The Salt Lake Community College nursing student, a former missionary to Haiti who is fluent in French and Haitian Creole, said he took calls from several aid groups and the Federal Emergency Management Agency. All wanted him onboard as they deployed to Haiti to help in the wake of an earthquake that had leveled much of Port-au-Prince.
But more than two weeks after the quake, Chatterton is resigned to watching news coverage of the disaster from his Taylorsville home.
He's not alone. Aid groups say the number of qualified people who wish to volunteer in Haiti far exceeds the number that can safely travel to east Hispaniola at this time.
The crush of volunteers is due partly to the overwhelming number of NGOs (nongovernmental organizations) ensconced in Haiti. The tiny Carribean country has the second-highest number of NGOs per capita in the world, according to a recent Newsweek guest editorial written by former U.S. President Bill Clinton.
NGOs can be competitive, creating unnecessary bottlenecks in getting relief to those in need. On the other hand, their combined resources could pay off later in a coordinated effort to rebuild Haiti, Clinton said in the editorial.
That's of little consolation to people like Danna Richards, a pediatric nurse who, on the day of her departure with the newly formed relief group Utah Hospital Task Force, was turned away due to the flight being over capacity.
"It's sad. I really wanted to help, and this was probably my one shot," said Richards. "It was hard convincing my employer to give me the time off."
And that's to say nothing of people, like Chatterton, who simply haven't been able to rearrange their home front obligations to free themselves to go.

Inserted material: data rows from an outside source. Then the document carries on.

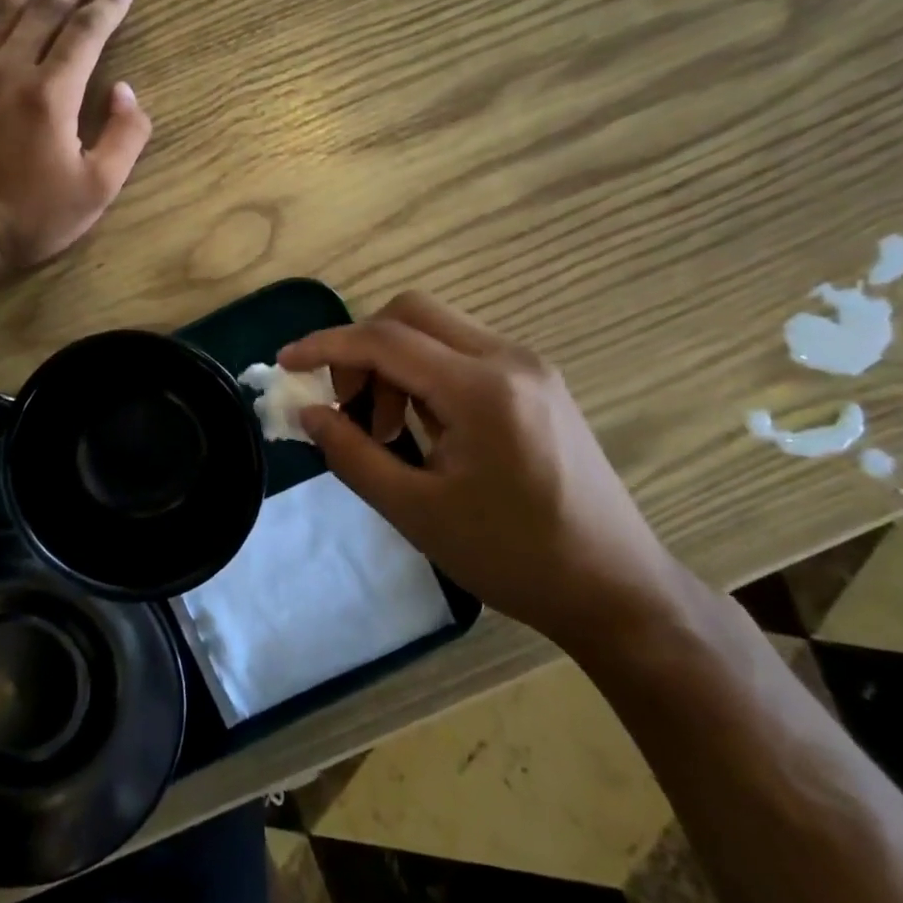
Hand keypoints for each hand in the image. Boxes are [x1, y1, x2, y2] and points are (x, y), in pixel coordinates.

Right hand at [277, 292, 676, 645]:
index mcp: (481, 389)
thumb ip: (352, 454)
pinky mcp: (538, 382)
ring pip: (438, 329)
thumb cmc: (512, 557)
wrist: (617, 590)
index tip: (285, 363)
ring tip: (388, 430)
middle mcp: (509, 359)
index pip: (384, 340)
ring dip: (395, 363)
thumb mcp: (416, 512)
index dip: (326, 346)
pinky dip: (426, 373)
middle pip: (412, 313)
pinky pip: (464, 352)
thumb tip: (308, 413)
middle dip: (363, 348)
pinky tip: (426, 427)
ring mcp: (530, 366)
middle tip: (349, 406)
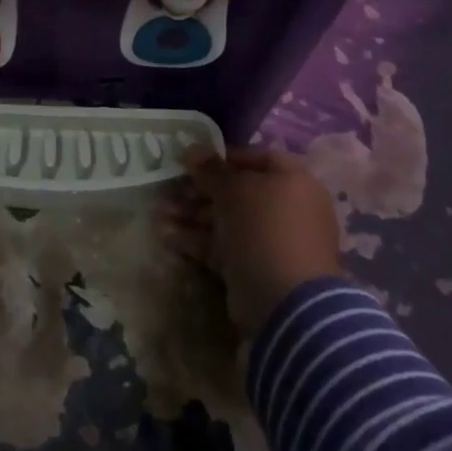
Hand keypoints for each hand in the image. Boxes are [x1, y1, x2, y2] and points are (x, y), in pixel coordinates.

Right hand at [156, 144, 345, 336]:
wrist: (285, 302)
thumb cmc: (264, 229)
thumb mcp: (234, 190)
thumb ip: (210, 169)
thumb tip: (191, 148)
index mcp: (293, 182)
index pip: (256, 158)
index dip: (223, 157)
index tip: (192, 161)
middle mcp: (286, 209)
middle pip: (237, 191)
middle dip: (199, 190)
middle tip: (168, 188)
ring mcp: (270, 241)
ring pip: (226, 220)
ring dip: (191, 214)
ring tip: (158, 213)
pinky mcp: (253, 268)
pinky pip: (222, 247)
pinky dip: (196, 240)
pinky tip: (166, 235)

Chatterton has been unsuccessful in his attempts to arrange for a change in the clinical hours needed to graduate from his program at SLCC. SLCC officials say they certainly haven't told Chatterton he can't go, but they can't guarantee that the time he spends in Haiti would fulfill the same requirements as the supervised surgical nursing experiences he would be missing at the University of Utah Medical Center's Intensive Care Unit and the Salt Lake County jail, where his clinical hours were scheduled months in advance.
Those hours will be completed in mid-February. And Chatterton -- who travels with aid groups to Haiti almost every year -- said he intends to be on the next plane out of town.
"I feel like I'm needed," he said. "But there's nothing I can do right now. It's so hard to just sit here and watch."